BEGIN Excerpted data

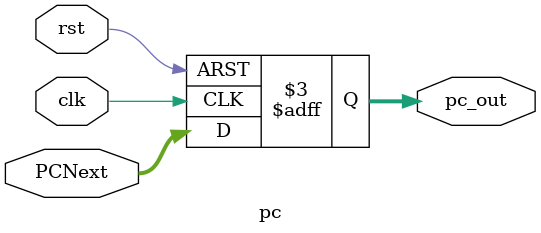
<source format=v>
`timescale 1ns / 1ps


module pc(
input clk, rst,
input[31:0] PCNext,
output reg[31:0] pc_out
    );

always@(posedge clk or negedge rst)
begin
    if(~rst) begin
        pc_out <= 32'b0;
    end
    
    else begin
        pc_out <= PCNext;
    end
end

endmodule

</source>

END Excerpted data

Your task is to reproduce every record exactly while omitting the pictures.

<source format=v>
`timescale 1ns / 1ps


module pc(
input clk, rst,
input[31:0] PCNext,
output reg[31:0] pc_out
    );

always@(posedge clk or negedge rst)
begin
    if(~rst) begin
        pc_out <= 32'b0;
    end
    
    else begin
        pc_out <= PCNext;
    end
end

endmodule

</source>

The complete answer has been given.